次は別のHoYoverse(米哈游)キャラクターに挑戦する予定です。イスタロトのPVを何度も観て、あの神聖さの中に優しさを秘めた姿に惹かれ、ぜひ挑戦したいと思っています。ただ、中国国内の予約販売からアメリカへの発送には数ヶ月かかるため、まずは道具の材料を少しずつ集めて準備を進めるつもりです。今回のイベントでは、『原神』の他キャラをコスプレしている方々にもたくさん出会い、衣装制作のノウハウを交換できました。3Dプリンターでの小道具作りや熱収縮シートの活用など、役立つ情報をたくさん収穫できました。

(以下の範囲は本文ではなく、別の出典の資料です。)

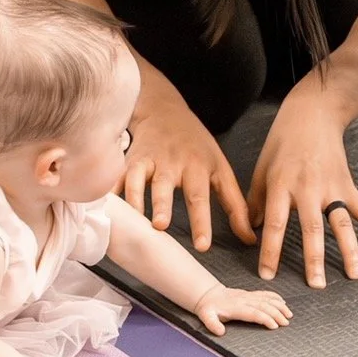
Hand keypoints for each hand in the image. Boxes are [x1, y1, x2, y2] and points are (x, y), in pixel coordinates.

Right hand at [123, 65, 254, 252]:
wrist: (165, 110)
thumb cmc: (196, 146)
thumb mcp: (220, 169)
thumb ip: (234, 205)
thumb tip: (250, 239)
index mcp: (196, 166)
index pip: (200, 196)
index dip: (201, 221)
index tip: (202, 246)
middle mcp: (170, 162)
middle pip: (165, 184)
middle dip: (161, 204)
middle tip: (160, 226)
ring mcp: (146, 159)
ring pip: (136, 177)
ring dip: (133, 197)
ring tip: (132, 219)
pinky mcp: (127, 159)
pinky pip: (116, 175)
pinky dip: (109, 190)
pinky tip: (106, 207)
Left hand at [192, 283, 291, 333]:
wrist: (208, 294)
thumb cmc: (209, 308)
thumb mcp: (206, 316)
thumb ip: (212, 324)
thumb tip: (220, 332)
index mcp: (236, 307)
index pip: (254, 312)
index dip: (265, 318)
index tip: (275, 326)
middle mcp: (244, 300)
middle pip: (264, 306)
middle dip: (276, 314)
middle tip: (286, 323)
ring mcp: (248, 296)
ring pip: (266, 299)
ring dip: (278, 306)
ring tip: (289, 314)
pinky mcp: (250, 294)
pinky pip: (264, 294)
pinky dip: (274, 297)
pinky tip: (283, 302)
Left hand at [247, 78, 357, 287]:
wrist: (312, 114)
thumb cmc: (282, 142)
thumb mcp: (262, 167)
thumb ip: (256, 201)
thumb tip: (252, 231)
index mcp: (282, 184)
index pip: (275, 223)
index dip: (270, 250)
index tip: (267, 274)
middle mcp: (308, 188)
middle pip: (312, 228)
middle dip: (314, 258)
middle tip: (317, 286)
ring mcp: (331, 187)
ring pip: (342, 223)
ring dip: (350, 251)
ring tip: (355, 276)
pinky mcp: (348, 184)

総じて、ロサンゼルスAXは非常に価値のある素晴らしいイベント体験でした。疲れましたが、このような熱気あふれる空間に身を置き、大好きなキャラクターを現実に呼び起こせること自体が大きな喜びです。後日撮影のメイキングやオフショットも整理してアップする予定です。今回のチャスカ コスプレの衣装はまだ改善の余地があるものの、今回の写真の仕上がりにはとても満足しています。
衣装の収納に関しては、取り外したアクセサリーだけで小さな収納ボックス2つ分になりました。帰宅後に金属パーツの酸化を防ぐため専用のクロスで丁寧に磨くなど、お手入れを進める予定です。今回のイベント写真を通じて、良い撮影には衣装だけでなく、カメラマンさんの雰囲気作りやシャッターチャンスの見極めが不可欠だと痛感しました。高压电先生は自然なインタラクションを捉えるのが本当に上手です。次回はイスタロトの完成版を携えてまた参加できたら嬉しいです。